The three categories of treatment, with what each does:
- Absorption. Soft materials that convert sound energy to heat. Acoustic ceiling tiles (Rockfon, Armstrong, Ecophon), wall panels (fabric-wrapped fibreglass or PET felt), ceiling baffles and clouds, and carpet. Absorption is the dominant tool for reducing RT60 across the speech frequency band (500 Hz to 4 kHz).
- Diffusion. Decorative or geometric surfaces that scatter reflected sound rather than absorb it. Wood slat panels, sculpted PET diffusers, even bookshelves with mixed-depth contents. Diffusion preserves liveness while removing the slap-back of flat hard walls.
- Reflection control. Soft furnishings that block first reflections off hard surfaces. Carpet on the floor, curtains over glazing, upholstered chairs (rather than hard plastic), large planters or screens between glass walls.

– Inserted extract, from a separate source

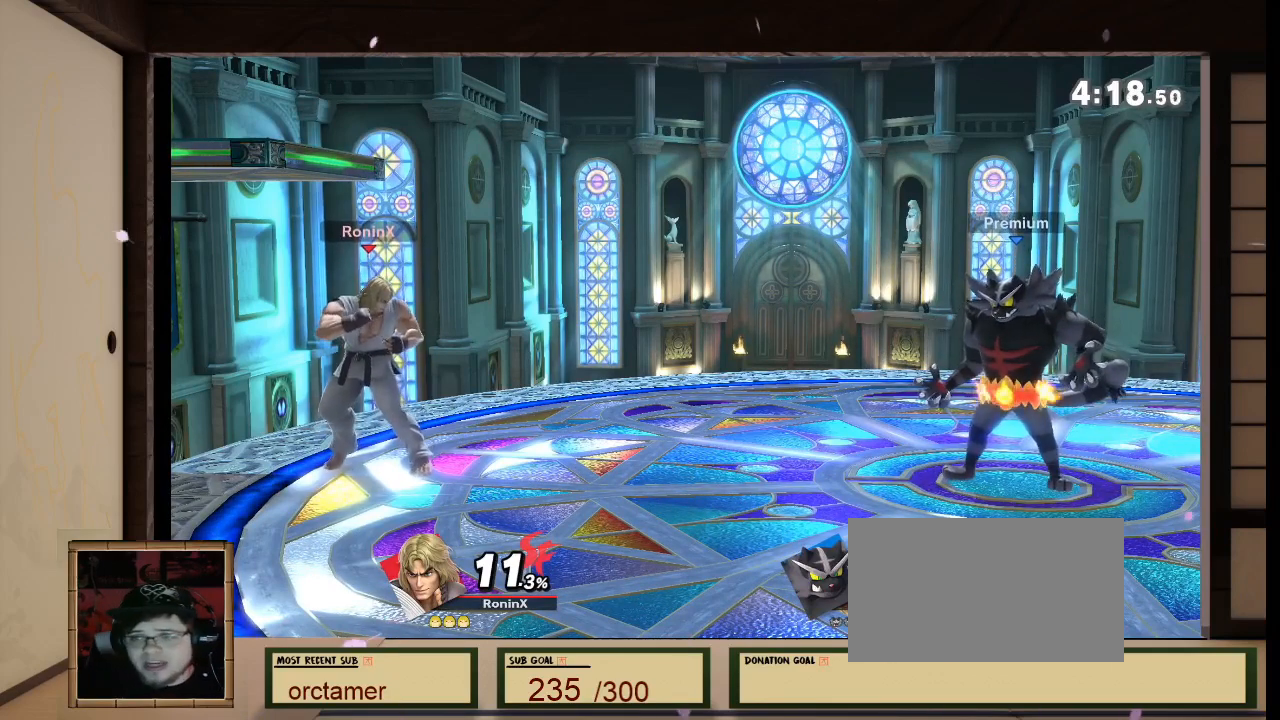
{"buttons": [], "left_stick": "center", "right_stick": "center", "events": []}
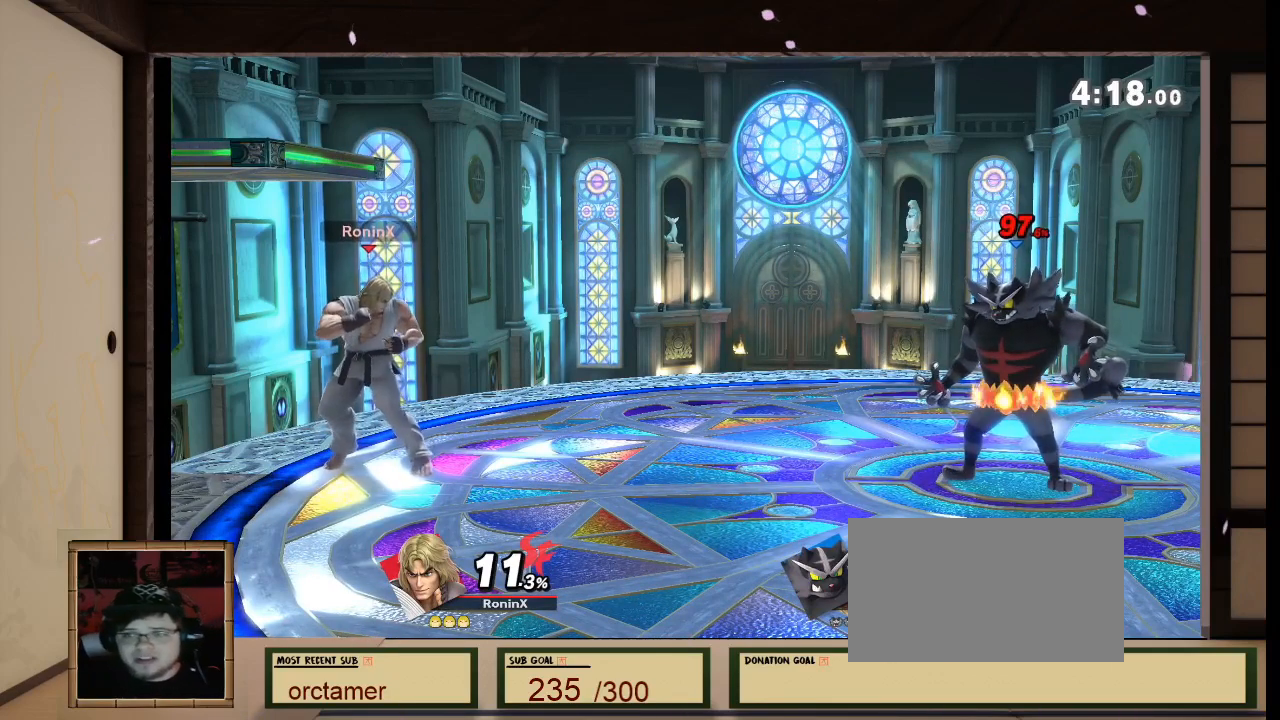
{"buttons": [], "left_stick": "center", "right_stick": "center", "events": []}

A typical commercial meeting room treatment package:
- Acoustic ceiling tile system rated NRC 0.85 or higher (the Rockfon Sonar or Ecophon Master families are common UK choices).
- Two to four fabric-wrapped wall panels of 50mm thickness on the back and side walls, each roughly 1.2 m by 0.6 m, placed at first-reflection points relative to the camera and mics.
- Carpet tiles or low-pile carpet on the floor.
- Curtains or motorised blinds across any large glazed wall, drawn during calls.
Cost varies with the level of intervention. A light treatment (ceiling tiles plus a few wall panels) sits around £500 to £1,500 for a standard meeting room. A full treatment for a glazed boardroom (acoustic ceiling, multiple panels, baffles, motorised blinds) can run £1,500 to £3,000+. The numbers are small relative to the AV budget but produce a disproportionate improvement in remote participants' experience of the room.
What you don't need: studio-grade bass traps, full anechoic absorption or "soundproofing". Meeting rooms are not recording studios; the goal is to manage reflections so the microphones pick up speech cleanly, not to achieve silence. Over-treating a room produces a deadened, oppressive feel that participants dislike.
The best time to specify acoustic treatment is during the meeting room AV design phase, alongside ceiling-mic and speaker layout, because the treatment, the mic placement and the DSP tuning all interact. A specialist consultation and design brief will resolve them together rather than treat acoustics as an afterthought.
Quick reference: target RT60 of 0.4-0.6 seconds for clean VC speech; mix of absorption (acoustic ceiling tiles, fabric-wrapped wall panels, carpet), diffusion (wood slat or PET panels) and reflection control (curtains, soft furnishings).